On cross-motions for summary judgment, the trial court held that the CGL policy in question did not cover damages to the defective work, but did cover both the damage to property upon which Contractor/Insured had performed no work, as well as the economic losses claimed by Owner. On appeal, the COA evaluated a “your work” exclusion clause at issue, which excluded from coverage “property damage to that specific part of any property that must be restored, repaired, or replace because of faults in your work.” Citing to decisions from other jurisdictions, to prior North Carolina precedent construing insurance policies in favor of the insured, and to the Builders Mutual decision discussed above, the COA held that the trial court did not err in limiting the exclusion’s reach to only that part of the work defectively performed by Contractor/Insured; damage to other property was not excluded.

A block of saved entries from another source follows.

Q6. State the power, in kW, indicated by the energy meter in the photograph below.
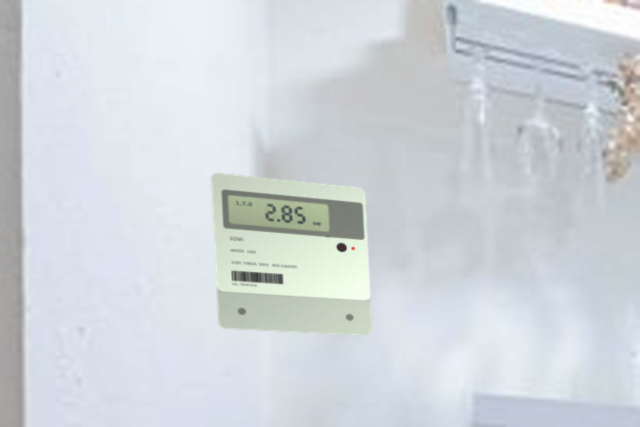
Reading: 2.85 kW
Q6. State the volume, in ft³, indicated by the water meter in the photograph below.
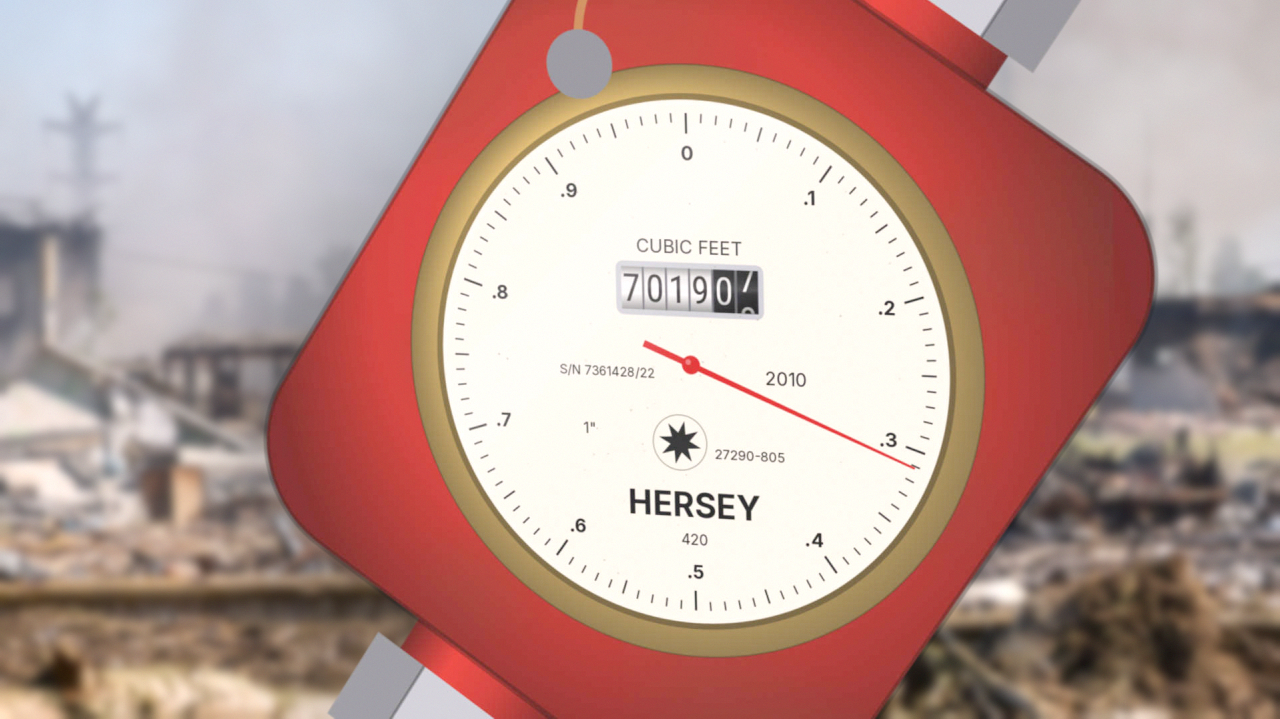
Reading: 701907.31 ft³
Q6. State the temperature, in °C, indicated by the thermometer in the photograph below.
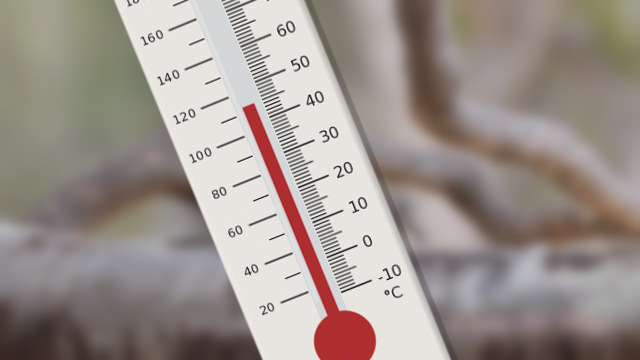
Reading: 45 °C
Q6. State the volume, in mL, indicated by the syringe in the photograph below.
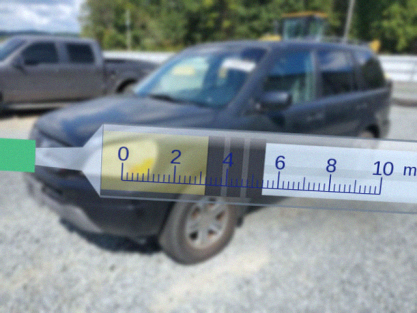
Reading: 3.2 mL
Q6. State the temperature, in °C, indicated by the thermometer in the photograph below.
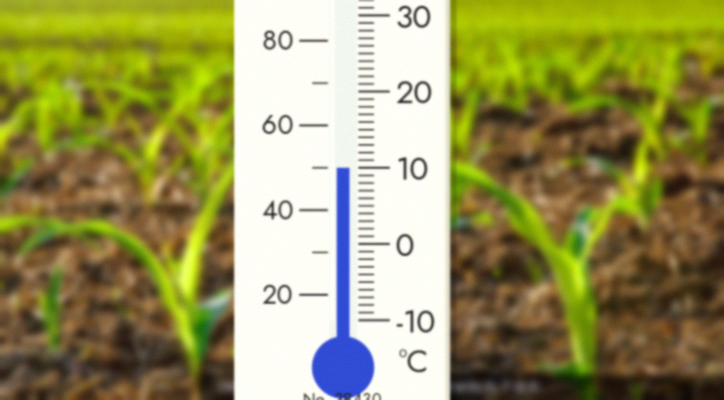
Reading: 10 °C
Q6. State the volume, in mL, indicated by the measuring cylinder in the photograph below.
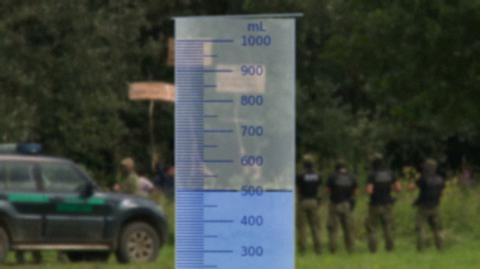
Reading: 500 mL
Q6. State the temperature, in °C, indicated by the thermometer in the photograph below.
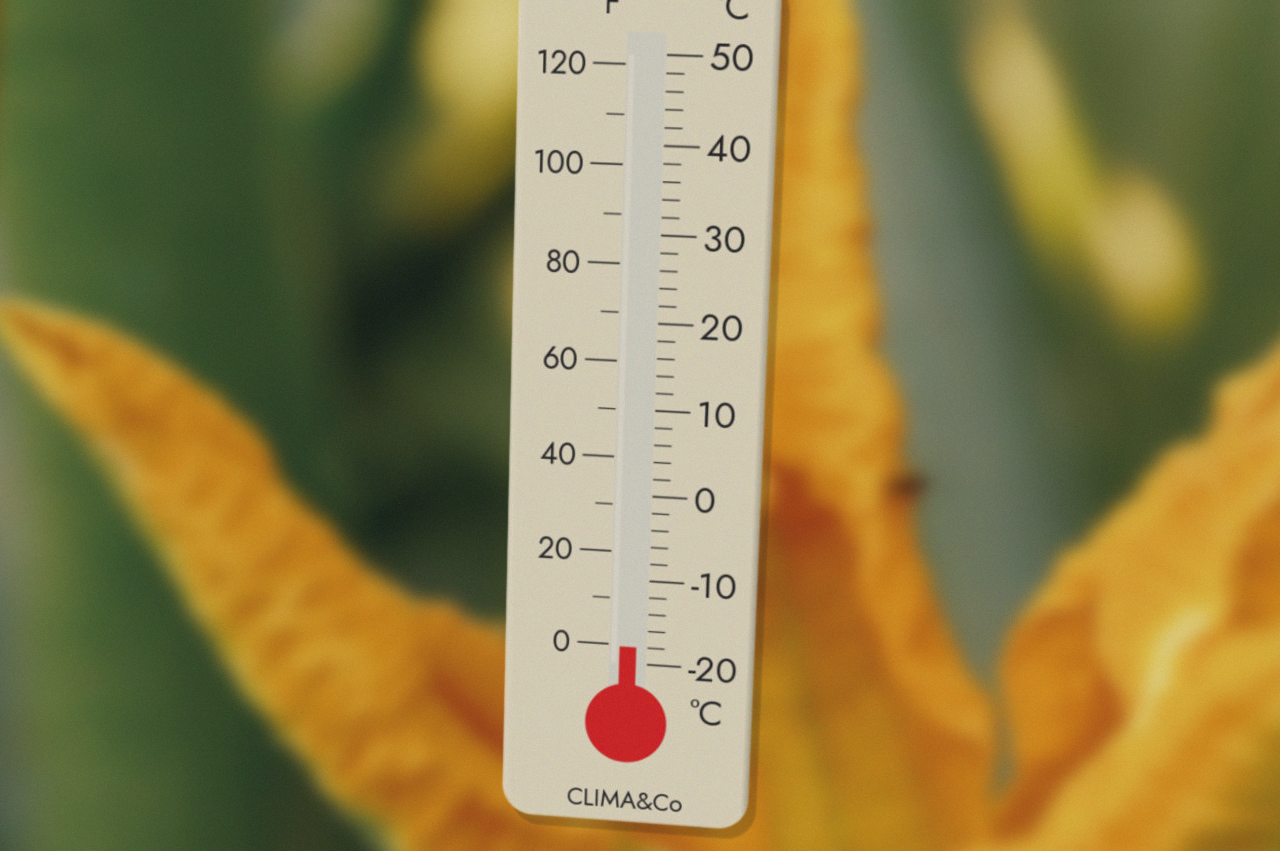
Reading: -18 °C
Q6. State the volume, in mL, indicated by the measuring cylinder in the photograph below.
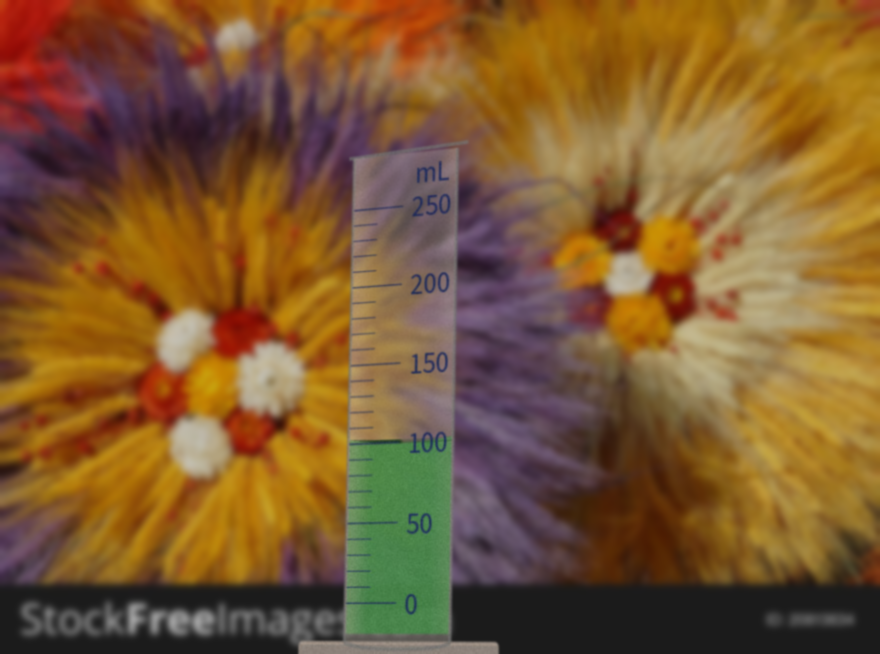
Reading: 100 mL
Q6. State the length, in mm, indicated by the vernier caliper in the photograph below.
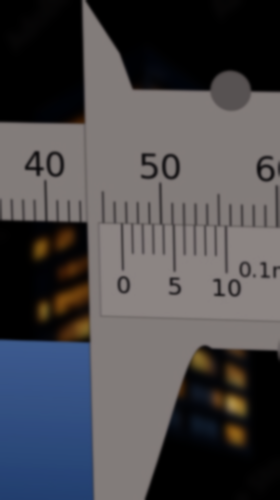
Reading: 46.6 mm
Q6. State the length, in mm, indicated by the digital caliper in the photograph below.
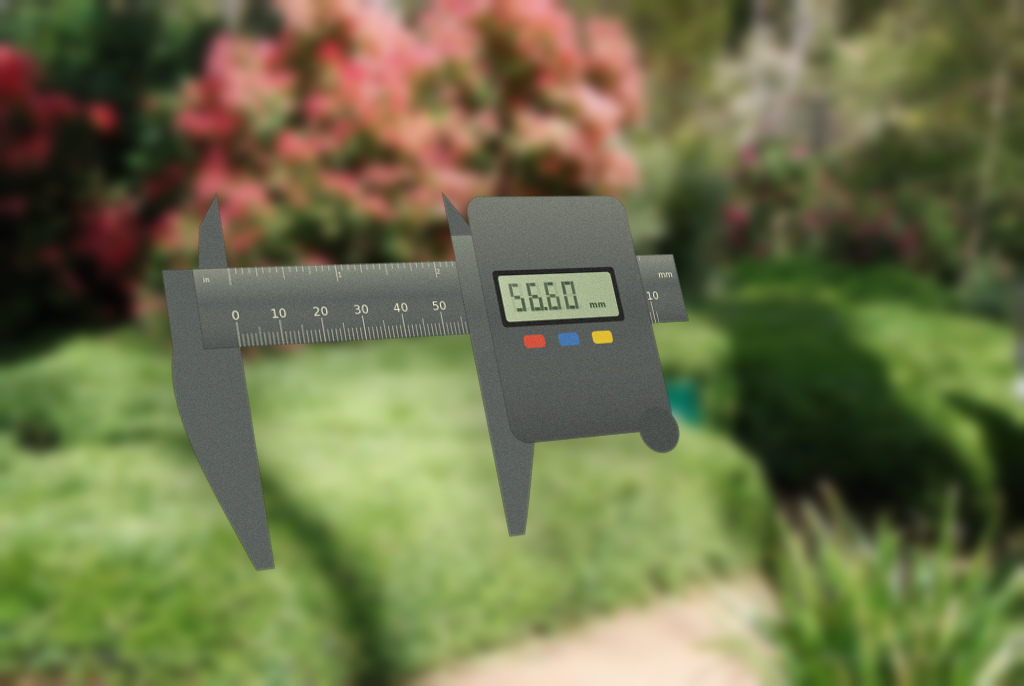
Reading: 56.60 mm
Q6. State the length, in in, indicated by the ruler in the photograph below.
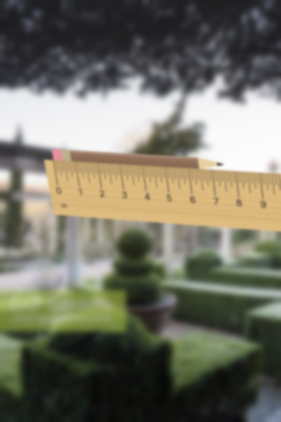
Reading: 7.5 in
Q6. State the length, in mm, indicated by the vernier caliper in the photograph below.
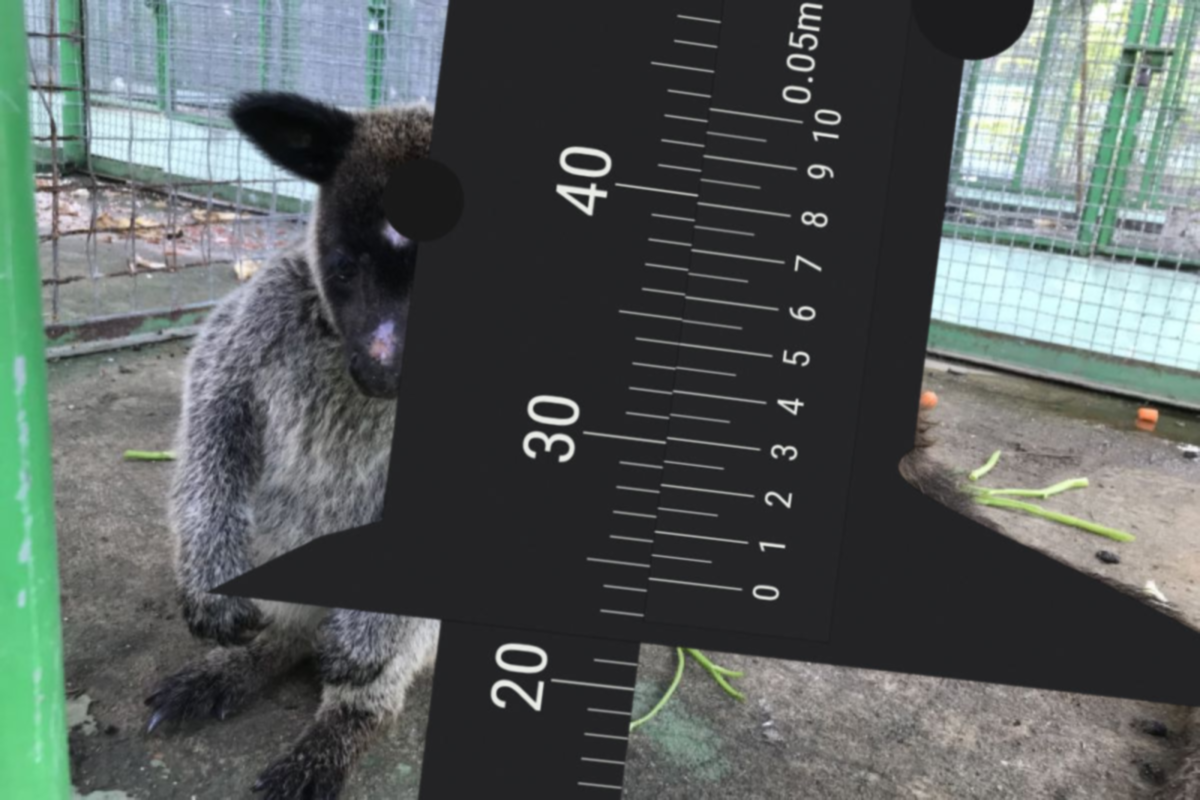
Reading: 24.5 mm
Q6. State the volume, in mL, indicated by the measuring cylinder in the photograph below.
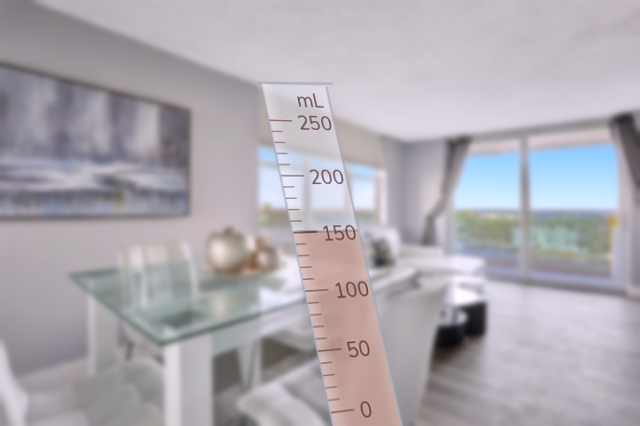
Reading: 150 mL
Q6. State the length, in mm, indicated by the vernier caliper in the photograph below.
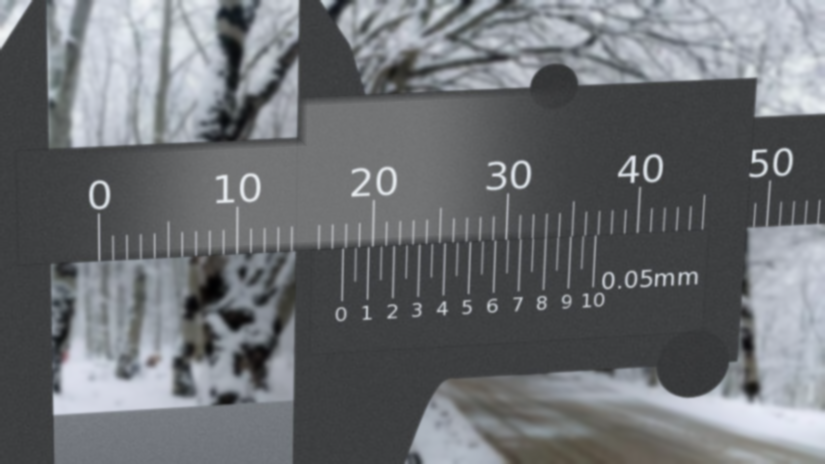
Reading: 17.8 mm
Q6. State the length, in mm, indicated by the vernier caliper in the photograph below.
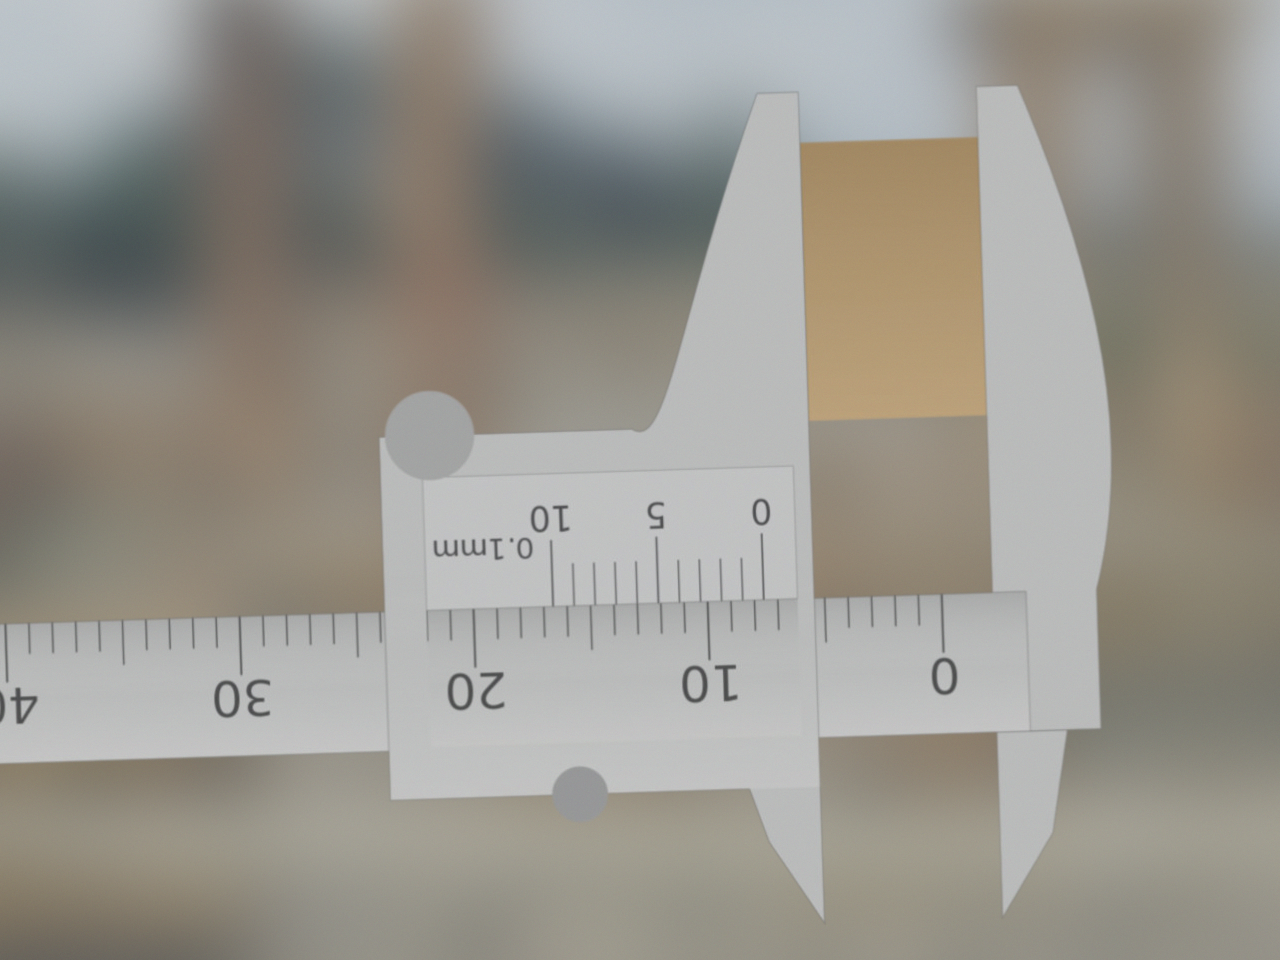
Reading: 7.6 mm
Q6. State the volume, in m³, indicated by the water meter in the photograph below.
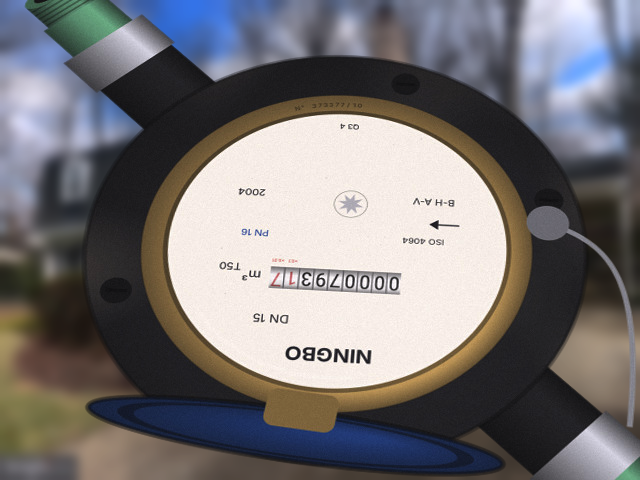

Turning to the claim for economic damages, the COA noted that Owner’s business interruption claim arose from damage to the faulty work itself. Nonetheless, the COA held that if Insurance Carrier:
had wanted to exclude loss of use and consequential damages flowing from damage to specific property that the insured was working on, it could have explicitly stated so in the exclusion clause. Since [Insurance Carrier] had failed to do so, the trial court properly concluded that the exclusion clause only excludes damages to the ‘specific part of any property that must be restored, repaired, or replaced because of faults in your work[.]’
The Alliance Mutual decision therefore stands for the proposition that the “your work” exclusion may not extend to business interruption and other economic losses asserted against an insured, even where such damages are directly connected to the insured’s faulty work. Taken together with the Builders Mutual decision, there can be no doubt that the appellate courts in North Carolina have adopted a rather narrow view of the “your work” exclusionary language currently appearing in CGL policies, leaving me to surmise two things: (1) we can expect owners and insured contractors to continue asserting that CGL policies provide coverage for economic losses; and (2) the insurance industry may adapt, likely by modifying the “your work” exclusionary language so as to exclude coverage for economic losses.